聡子は、懐かしげに、私の顔をしげしげと眺めた。確かに、あまり昔と変わっていない。以前より、落ち着いた雰囲気があるのは、時の流れというものを、考えれば、当然のことであったろう。笑ったときの人懐こい表情は、そのままだった。
「驚いたわ、いつこちらに来たの?」
「昨日さ、仕事で札幌に出張になったんだけど、スケジュール調整して里帰りしたんだ」
「そうなんだ、こちらには、毎年戻っていたの?」
「いいや、なかなかねえ」
「そう、ご両親は喜んだでしょう」
「そうだね」
「それで、いつ帰るの?」
「今夜の、夜行寝台で札幌に向かうんだ」
「慌しいわね」
「仕事で来たんだから、仕方がないさ」
「元気そうね」
「ああ、大澤から聞いたんだけど、ブティックやってるんだって?」
「小さなお店よ、遊んでるわけにはいかないでしょ」
「今日は、休み?」
「ちよっと、遅くなったけど、私はこれから、店に出るわ」
私は、話しをしているうちに、かつて彼女に抱いていた、わだかまりが少しずつ消えていくのを、感じた。

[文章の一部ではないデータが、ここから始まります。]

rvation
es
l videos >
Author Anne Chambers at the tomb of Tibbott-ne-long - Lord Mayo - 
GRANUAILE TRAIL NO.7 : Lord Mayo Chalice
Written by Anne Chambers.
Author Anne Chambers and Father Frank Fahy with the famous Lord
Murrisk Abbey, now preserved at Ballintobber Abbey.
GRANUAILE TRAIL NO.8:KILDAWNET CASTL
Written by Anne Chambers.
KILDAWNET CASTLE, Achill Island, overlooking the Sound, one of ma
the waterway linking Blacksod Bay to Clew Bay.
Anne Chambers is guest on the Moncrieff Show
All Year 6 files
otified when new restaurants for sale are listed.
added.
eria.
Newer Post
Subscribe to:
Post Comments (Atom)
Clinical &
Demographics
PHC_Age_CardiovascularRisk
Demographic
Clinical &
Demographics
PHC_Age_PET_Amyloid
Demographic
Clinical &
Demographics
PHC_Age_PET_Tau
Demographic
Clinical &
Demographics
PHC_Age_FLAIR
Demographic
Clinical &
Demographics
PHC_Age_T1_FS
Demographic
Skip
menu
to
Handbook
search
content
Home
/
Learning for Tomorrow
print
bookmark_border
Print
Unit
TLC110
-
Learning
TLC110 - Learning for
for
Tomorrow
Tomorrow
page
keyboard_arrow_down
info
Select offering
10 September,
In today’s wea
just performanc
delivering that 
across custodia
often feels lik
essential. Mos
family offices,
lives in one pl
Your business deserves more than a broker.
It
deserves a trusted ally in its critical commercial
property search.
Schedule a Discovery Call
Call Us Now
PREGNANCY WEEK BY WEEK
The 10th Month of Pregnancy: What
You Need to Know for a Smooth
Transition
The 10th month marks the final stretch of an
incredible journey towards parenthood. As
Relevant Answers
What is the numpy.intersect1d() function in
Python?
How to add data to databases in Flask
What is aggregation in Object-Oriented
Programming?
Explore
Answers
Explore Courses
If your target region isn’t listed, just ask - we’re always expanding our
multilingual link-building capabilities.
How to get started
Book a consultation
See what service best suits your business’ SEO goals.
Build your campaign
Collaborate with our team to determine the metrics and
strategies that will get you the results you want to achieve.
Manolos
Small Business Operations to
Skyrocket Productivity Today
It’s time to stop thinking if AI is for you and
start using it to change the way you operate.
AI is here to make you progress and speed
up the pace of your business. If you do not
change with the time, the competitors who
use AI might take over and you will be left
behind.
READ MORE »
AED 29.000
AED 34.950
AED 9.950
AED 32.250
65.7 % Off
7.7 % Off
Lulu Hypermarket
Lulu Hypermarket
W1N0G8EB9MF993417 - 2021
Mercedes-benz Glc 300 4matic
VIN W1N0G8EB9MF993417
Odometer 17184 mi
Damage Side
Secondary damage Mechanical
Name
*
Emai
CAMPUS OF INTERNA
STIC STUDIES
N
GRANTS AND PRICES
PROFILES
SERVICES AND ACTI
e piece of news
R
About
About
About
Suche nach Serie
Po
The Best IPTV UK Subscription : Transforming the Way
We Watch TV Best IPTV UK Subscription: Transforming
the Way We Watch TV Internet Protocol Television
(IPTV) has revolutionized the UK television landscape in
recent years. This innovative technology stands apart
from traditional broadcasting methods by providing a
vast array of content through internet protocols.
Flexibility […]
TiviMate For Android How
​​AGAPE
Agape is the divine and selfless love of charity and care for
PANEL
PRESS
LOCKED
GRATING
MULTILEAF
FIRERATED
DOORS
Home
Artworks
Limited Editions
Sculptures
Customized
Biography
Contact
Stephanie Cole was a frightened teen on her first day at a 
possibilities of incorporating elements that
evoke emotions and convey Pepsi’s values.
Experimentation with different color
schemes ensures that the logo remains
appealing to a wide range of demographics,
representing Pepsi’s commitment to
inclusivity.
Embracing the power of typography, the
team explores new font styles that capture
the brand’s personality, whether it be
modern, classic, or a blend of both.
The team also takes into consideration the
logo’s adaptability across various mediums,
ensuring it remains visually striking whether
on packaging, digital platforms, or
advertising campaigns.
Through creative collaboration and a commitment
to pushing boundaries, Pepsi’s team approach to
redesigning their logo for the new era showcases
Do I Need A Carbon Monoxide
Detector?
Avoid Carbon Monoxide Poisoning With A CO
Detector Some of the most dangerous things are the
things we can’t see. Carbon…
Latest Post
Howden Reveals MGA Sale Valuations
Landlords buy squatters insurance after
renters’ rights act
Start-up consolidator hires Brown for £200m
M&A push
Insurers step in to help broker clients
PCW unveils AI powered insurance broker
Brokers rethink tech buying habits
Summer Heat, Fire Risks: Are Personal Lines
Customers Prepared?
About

「どうだろう、もう少し話がしたいんだ、よかったら今夜会わないか?」
「いいわよ、でも少し遅くなるけど、それでもいい?」
「いいとも」
「店は、七時に閉めるのだけど、それから、姪にクリスマスプレゼントを持っていくの、だから、八時になるわ」
「分かった。どこで待ち合わせる?」
「分かり易い所が、いいでしょ。ロータリーのところでどう?」
「じゃ八時に」
「あとでね」
彼女は、手をあげると、あの笑顔で私と別れた。
本屋に向かう道を歩きながら、私はあの八年前のクリスマスイブを思い出していた。
それまで、何時も四人で会っていたが、私は思い切って、聡子に二人で会わないかと云ってみた。それで、クリスマスイブの今日、私は『ブルームーン』で彼女を待っていた。この店は、いつも四人で来ている店であったが、若者に人気の高い店であった。ちょっと洒落た雰囲気で、グループで行っても、カップルで行っても、落ち着ける店だった。その割には安かった。だから、安心して飲むことができた。
イブのカップル達は、楽しそうに話をしていた。私は、まだ来ない聡子を一人で待っていた。約束した時間は、もうとっくに過ぎていた。彼女は、友達とグループで飲む約束をしていたので、その後になるから八時になるということであった。十分経っても彼女は現れなかった。二十分経っても、彼女は現れなかった。私は、ひどく惨めな気持ちになり始めていた。もしかしたら、彼女は、約束を忘れてしまったのだろうか。いつまで、ここに一人でいるつもりか、私は不安な気持ちで、自問自答していた。
彼女が店に来たのは、丁度三十分経ってからだった。大勢の一団と一緒に入ってきた。ようやく、彼女は私の、テーブルに来た。
「ごめんね、遅くなっちやって。とても、盛り上がって、私を解放してくれなかったの」
彼女は、結構酔っているようだった。いつもより、ずっとハイテンションだった。それでも、私も気をとりなおして、乾杯して間もなくだった。
一人の、男が私たちのところに来た。背の高い男だった。やはり酔っていた。
「なあ、聡子こっちへ来ないか、皆呼んでいるよ」
「ダメよ、こちらに来たばかりなのに」
「そんなつれないこというなよ、さっき告白したばかりだろう」
その男は、強引に聡子の手をつかんだ。私は、彼女はきっと彼の手を振り払うだろうと思っていた。だが、彼女は私の思いもしない行動を選択したのであった。しょうがないという様子で、立ち上がると私に云った。
「ごめんね、平野君。ちょっと行ってくるから」
そうして、結局彼女は、私の所に戻ることはなかった。
私は、先ほどの男の、言葉を思い出していた。それは、彼が、彼女に云ったのだろうか、それとも、彼女が、彼に云ったのだろうか。だが、そのうち、私はそれはどうでもいいという自棄的な気持ちになっていた。とにかく、私にとってその夜は最悪のクリスマスイブであった。それから、一人で呑んだ酒は、苦い酒になっていた。